*WORK REQUIRED*: Please go through the records below and return every line holding the word "женщина".
MATERIAL PROVIDED Start Marker
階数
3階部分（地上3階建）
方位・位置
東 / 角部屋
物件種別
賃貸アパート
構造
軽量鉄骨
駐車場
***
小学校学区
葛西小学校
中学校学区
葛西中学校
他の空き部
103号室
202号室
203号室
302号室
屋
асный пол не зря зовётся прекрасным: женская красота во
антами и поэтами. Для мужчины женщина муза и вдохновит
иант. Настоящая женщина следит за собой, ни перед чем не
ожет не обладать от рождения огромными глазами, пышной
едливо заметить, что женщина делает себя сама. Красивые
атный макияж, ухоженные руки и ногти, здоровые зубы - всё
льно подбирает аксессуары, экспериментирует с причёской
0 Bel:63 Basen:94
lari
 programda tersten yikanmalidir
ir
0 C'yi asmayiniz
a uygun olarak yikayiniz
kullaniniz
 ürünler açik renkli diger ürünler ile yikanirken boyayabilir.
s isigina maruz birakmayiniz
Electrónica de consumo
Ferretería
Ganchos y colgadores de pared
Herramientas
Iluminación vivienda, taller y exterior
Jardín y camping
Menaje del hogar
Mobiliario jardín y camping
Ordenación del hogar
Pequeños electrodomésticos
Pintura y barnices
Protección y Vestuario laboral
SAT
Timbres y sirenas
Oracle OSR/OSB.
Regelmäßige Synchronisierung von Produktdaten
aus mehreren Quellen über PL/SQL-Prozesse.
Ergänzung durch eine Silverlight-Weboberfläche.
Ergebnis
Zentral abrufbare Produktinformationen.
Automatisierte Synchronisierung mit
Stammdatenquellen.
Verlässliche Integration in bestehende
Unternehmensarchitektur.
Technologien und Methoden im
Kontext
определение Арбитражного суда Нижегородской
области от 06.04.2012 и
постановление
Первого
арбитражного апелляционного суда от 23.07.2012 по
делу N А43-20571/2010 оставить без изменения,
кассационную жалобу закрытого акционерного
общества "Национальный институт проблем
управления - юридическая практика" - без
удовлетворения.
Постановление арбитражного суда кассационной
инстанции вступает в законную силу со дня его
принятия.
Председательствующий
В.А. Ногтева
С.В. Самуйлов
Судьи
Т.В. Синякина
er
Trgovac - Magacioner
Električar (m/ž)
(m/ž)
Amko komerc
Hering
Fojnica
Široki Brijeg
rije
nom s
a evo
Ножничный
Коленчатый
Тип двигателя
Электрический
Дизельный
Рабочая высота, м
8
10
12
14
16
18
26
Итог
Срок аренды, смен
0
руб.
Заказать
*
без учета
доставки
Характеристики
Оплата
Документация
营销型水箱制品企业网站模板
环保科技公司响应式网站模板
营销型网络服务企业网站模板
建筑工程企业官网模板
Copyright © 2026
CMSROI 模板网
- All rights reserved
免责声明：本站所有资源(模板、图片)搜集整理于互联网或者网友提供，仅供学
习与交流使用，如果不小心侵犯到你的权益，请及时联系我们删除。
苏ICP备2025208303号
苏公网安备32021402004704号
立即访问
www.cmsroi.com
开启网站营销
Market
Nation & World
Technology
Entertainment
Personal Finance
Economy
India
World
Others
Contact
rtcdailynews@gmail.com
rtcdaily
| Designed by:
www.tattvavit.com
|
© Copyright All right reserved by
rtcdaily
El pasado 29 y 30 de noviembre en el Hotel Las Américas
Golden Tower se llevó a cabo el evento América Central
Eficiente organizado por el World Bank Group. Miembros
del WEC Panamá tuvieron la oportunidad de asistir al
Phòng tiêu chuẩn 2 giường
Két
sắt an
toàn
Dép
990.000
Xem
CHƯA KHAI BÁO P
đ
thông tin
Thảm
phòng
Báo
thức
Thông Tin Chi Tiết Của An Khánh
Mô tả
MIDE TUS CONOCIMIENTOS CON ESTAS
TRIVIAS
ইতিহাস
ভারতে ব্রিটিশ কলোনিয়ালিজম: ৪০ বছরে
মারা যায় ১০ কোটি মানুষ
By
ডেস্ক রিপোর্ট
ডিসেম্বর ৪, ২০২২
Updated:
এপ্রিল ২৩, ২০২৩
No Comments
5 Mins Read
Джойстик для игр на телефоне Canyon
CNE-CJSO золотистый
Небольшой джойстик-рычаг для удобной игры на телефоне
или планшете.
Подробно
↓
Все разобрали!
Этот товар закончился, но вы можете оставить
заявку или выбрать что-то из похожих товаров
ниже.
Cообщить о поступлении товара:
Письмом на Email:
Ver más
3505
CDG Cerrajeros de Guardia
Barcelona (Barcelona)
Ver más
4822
MATERIAL PROVIDED End Marker
*WRITTEN REPLY*:
антами и поэтами. Для мужчины женщина муза и вдохновит
иант. Настоящая женщина следит за собой, ни перед чем не
едливо заметить, что женщина делает себя сама. Красивые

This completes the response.